据说,我出生的时候,我的婆婆(爸爸的继母)想要给我取名露露,或者露儿,因为,我是在路上出生的。
三十年前的四川农村,不仅仅是交通不发达,甚至还没有解决温饱问题。
怀有身孕的母亲,在新婚分家的时候,什么粮食都没有分到,而父亲则外出打工不在家,所以即便我的母亲辛苦劳作,依旧食不果腹,更别提营养了。孕后期,母亲因为营养不良而面色蜡黄,全身水肿,心疼母亲的外公,让三姨将母亲接到他的身边亲自照顾。每天杀鸡炖肉,调理了几日,母亲的气色终于好了一些。
为了在坐月子时能有足够营养,勤劳的母亲在家养了鸡鸭和猪,她去了外公家,这些鸡鸭和猪就拜托给了婆婆。母亲在外公家的第三天,婆婆托人带来消息,说家里的猪死了。
母亲听到这个消息哭的撕心裂肺,猪是家里的大部分财产,是未来的希望,如果猪死了,接下来日子就更难了。
或许是伤心动了胎气,当天晚上,母亲就觉得肚子疼。外公家是山区,要去医院必须得走几十里山路,还要经过我家才能到。
天微微亮,外公就请来村里的两个壮年男子,按照辈分,其中一个我应该叫舅舅,另一个则叫表哥,让他们俩绑了一架滑杆,上面抬着我的母亲,由外婆陪同,送往医院。在交通不方便的当时,没有车,山里人家遇到生病或者不方便走路,都是用滑杆。
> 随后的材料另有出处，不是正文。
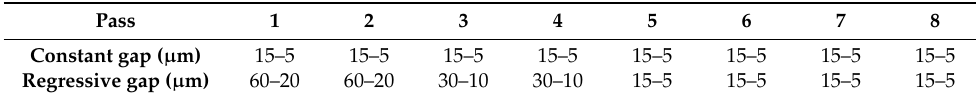
Table 1. Three-roll mill mixing modes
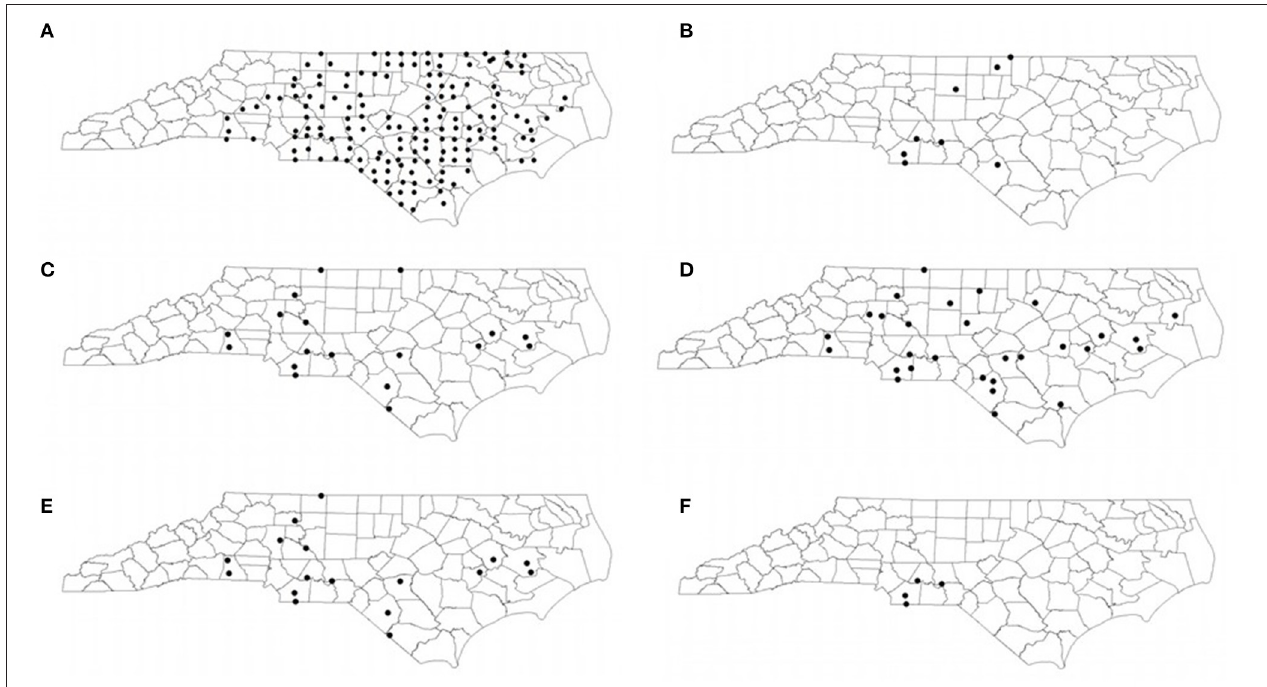
FIGURE 1 | (A) Distribution of the 155 sites sampled in North Carolina for putative herbicide-resistant Italian ryegrass in 2012 and 2013. All sampled Italian ryegrass populations have evolved resistance to diclofop applied at the maximum-labeled rate (acetyl CoA carboxylase-inhibiting herbicide). (B) Distribution of the eight North Carolina Italian ryegrass samples that have evolved resistance to pinoxaden applied at the maximum-labeled (acetyl CoA carboxylase-inhibiting herbicide). (C) Distribution of the 18 North Carolina Italian ryegrass populations that have evolved resistance to mesosulfuron applied at the maximum-labeled rate (acetolactate synthase-inhibiting herbicide). (D) Distribution of the 29 North Carolina Italian ryegrass populations that have evolved resistance to pyroxsulam applied at the maximum-labeled rate (acetolactate synthase-inhibiting herbicide). (E) Distribution of the 17 North Carolina Italian ryegrass populations that have evolved resistance to both acetolactate synthase-inhibiting herbicides applied at the maximum-labeled rate (mesosulfron and pyroxsulam). (F) Distribution of the four North Carolina Italian ryegrass samples that have evolved resistance to all tested acetyl CoA carboxylase (diclofop and pinoxaden)- and acetolactate synthase (mesosulfron and pyroxsulam)-inhibiting herbicides applied at the maximum-labeled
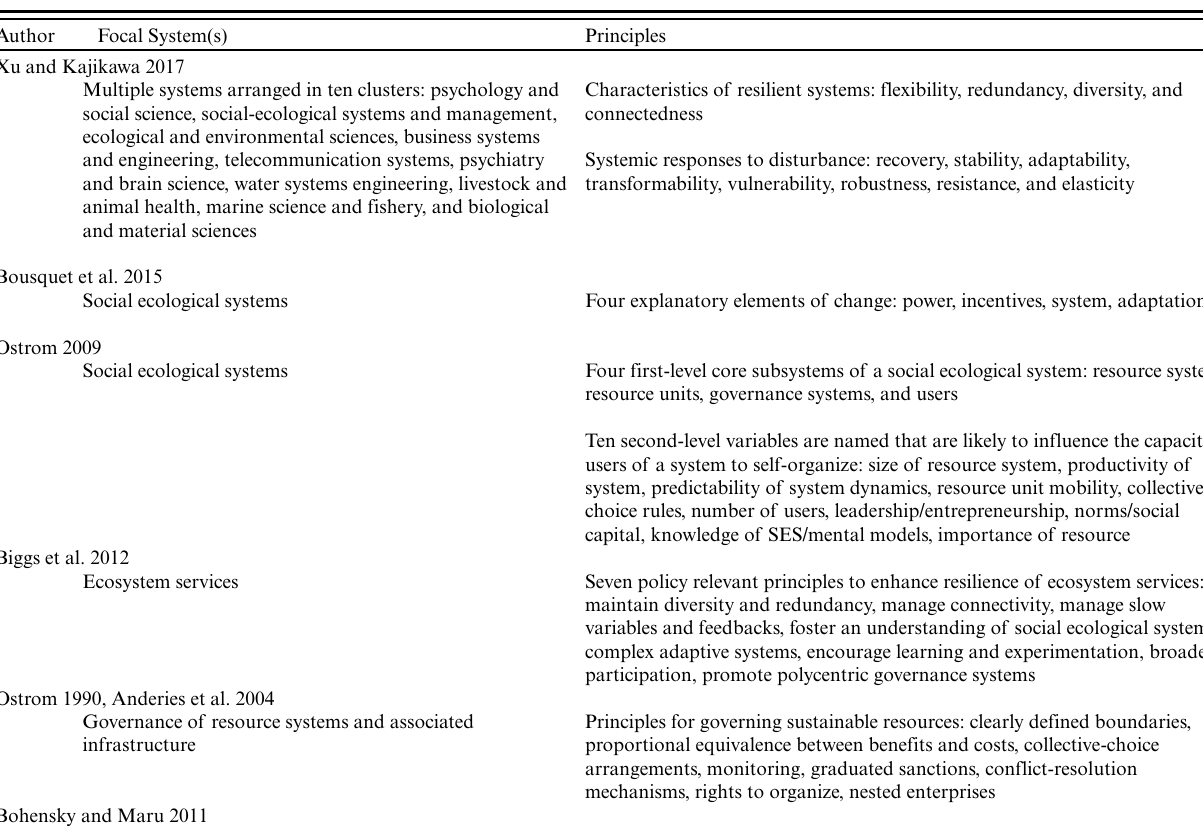
Table 1. Syntheses and metasyntheses of the resilience literature: a purposeful sample, by date and focal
一行四人在走到一个悬崖边的时候,我就在滑杆上出生了。
可能是营养不良,刚出生的我像一只小老鼠,胎毛都还没有褪完,脸上和身上毛茸茸的,瘦瘦的,后来穿上衣服一称,还不到四斤,这是后话。
刚出生的我,没有呼吸,没有声音,全身青紫,大家都觉得是个死婴。外婆说,死都死了,留着干嘛,直接扔到崖下面去算了。抬滑竿的两人中,年长的那位说,先别扔,**
(我父亲)不在家,家里的妈又是个后妈,娃娃扔了,他们别为难珍(我妈妈),娃娃是死是活拿回去给他们家的人看看。
外婆于是到旁边的水田去洗手,准备脱了衣服来包娃娃,等外婆刚洗好手,我就开始有了哭声,母亲惊奇地说,活的,是活的。
从我出生到哭的这段时间,母亲一定经历了过山车式的心情起伏。
从家走的时候,外公就嘱咐,在路上即便很疼,也不能大声哭闹吼叫,所以母亲一直很隐忍;当我出生,母亲一定有一瞬间松了一口气,终于生出来了;可是发现,竟然是个死的,十月怀胎的宝贝,竟然死了,肝肠寸断;后来哭了,是个活的娃娃,没死,我的娃娃没死!
这一段是我脑补的,我想实际情况也差不多吧。
于是,我就这么逃过了被扔的命运,跟着妈妈外婆他们一起坐着滑杆回了家。
到家后,婆婆请了接生婆,来给我剪脐带,称体重,我算是正式来到了这个世界。